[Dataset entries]
- Opening Delimiter -

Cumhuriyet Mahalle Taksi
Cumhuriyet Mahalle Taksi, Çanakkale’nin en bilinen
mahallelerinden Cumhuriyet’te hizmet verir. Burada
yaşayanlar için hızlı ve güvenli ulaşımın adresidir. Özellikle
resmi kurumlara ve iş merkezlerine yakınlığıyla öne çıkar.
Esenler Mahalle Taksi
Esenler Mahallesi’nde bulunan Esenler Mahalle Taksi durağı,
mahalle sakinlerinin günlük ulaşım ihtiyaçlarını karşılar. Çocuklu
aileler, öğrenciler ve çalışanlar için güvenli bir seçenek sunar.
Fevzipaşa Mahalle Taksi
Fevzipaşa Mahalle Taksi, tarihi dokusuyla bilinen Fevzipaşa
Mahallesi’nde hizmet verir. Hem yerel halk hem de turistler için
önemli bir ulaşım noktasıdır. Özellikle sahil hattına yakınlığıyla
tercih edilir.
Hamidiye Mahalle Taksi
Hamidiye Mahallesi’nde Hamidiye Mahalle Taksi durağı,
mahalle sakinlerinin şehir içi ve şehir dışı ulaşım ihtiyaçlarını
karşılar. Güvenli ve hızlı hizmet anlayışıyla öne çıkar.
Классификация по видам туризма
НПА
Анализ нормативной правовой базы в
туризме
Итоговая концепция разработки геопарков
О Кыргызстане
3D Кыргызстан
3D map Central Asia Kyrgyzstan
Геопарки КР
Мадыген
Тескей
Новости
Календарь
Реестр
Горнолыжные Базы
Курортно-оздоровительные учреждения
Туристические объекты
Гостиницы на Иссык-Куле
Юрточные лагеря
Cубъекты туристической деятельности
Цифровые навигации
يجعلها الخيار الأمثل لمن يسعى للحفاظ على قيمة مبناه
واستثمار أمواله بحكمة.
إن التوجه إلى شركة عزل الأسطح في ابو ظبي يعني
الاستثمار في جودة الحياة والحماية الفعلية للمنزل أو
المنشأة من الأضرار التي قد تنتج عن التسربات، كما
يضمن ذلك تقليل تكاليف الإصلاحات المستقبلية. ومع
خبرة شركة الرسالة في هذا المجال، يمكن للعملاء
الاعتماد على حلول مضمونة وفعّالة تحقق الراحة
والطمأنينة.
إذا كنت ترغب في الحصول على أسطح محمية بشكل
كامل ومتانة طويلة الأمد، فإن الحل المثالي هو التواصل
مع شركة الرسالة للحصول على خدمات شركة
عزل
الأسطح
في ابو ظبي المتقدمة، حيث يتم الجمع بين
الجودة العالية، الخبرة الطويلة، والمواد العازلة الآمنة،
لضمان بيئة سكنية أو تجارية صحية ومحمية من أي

- Closing Delimiter -

## Problem requirements
Edit the material so that each "Taksi" becomes "Taxi", and keep every other part of it unchanged.

## Output for this task
Cumhuriyet Mahalle Taxi
Cumhuriyet Mahalle Taxi, Çanakkale’nin en bilinen
mahallelerinden Cumhuriyet’te hizmet verir. Burada
yaşayanlar için hızlı ve güvenli ulaşımın adresidir. Özellikle
resmi kurumlara ve iş merkezlerine yakınlığıyla öne çıkar.
Esenler Mahalle Taxi
Esenler Mahallesi’nde bulunan Esenler Mahalle Taxi durağı,
mahalle sakinlerinin günlük ulaşım ihtiyaçlarını karşılar. Çocuklu
aileler, öğrenciler ve çalışanlar için güvenli bir seçenek sunar.
Fevzipaşa Mahalle Taxi
Fevzipaşa Mahalle Taxi, tarihi dokusuyla bilinen Fevzipaşa
Mahallesi’nde hizmet verir. Hem yerel halk hem de turistler için
önemli bir ulaşım noktasıdır. Özellikle sahil hattına yakınlığıyla
tercih edilir.
Hamidiye Mahalle Taxi
Hamidiye Mahallesi’nde Hamidiye Mahalle Taxi durağı,
mahalle sakinlerinin şehir içi ve şehir dışı ulaşım ihtiyaçlarını
karşılar. Güvenli ve hızlı hizmet anlayışıyla öne çıkar.
Классификация по видам туризма
НПА
Анализ нормативной правовой базы в
туризме
Итоговая концепция разработки геопарков
О Кыргызстане
3D Кыргызстан
3D map Central Asia Kyrgyzstan
Геопарки КР
Мадыген
Тескей
Новости
Календарь
Реестр
Горнолыжные Базы
Курортно-оздоровительные учреждения
Туристические объекты
Гостиницы на Иссык-Куле
Юрточные лагеря
Cубъекты туристической деятельности
Цифровые навигации
يجعلها الخيار الأمثل لمن يسعى للحفاظ على قيمة مبناه
واستثمار أمواله بحكمة.
إن التوجه إلى شركة عزل الأسطح في ابو ظبي يعني
الاستثمار في جودة الحياة والحماية الفعلية للمنزل أو
المنشأة من الأضرار التي قد تنتج عن التسربات، كما
يضمن ذلك تقليل تكاليف الإصلاحات المستقبلية. ومع
خبرة شركة الرسالة في هذا المجال، يمكن للعملاء
الاعتماد على حلول مضمونة وفعّالة تحقق الراحة
والطمأنينة.
إذا كنت ترغب في الحصول على أسطح محمية بشكل
كامل ومتانة طويلة الأمد، فإن الحل المثالي هو التواصل
مع شركة الرسالة للحصول على خدمات شركة
عزل
الأسطح
في ابو ظبي المتقدمة، حيث يتم الجمع بين
الجودة العالية، الخبرة الطويلة، والمواد العازلة الآمنة،
لضمان بيئة سكنية أو تجارية صحية ومحمية من أي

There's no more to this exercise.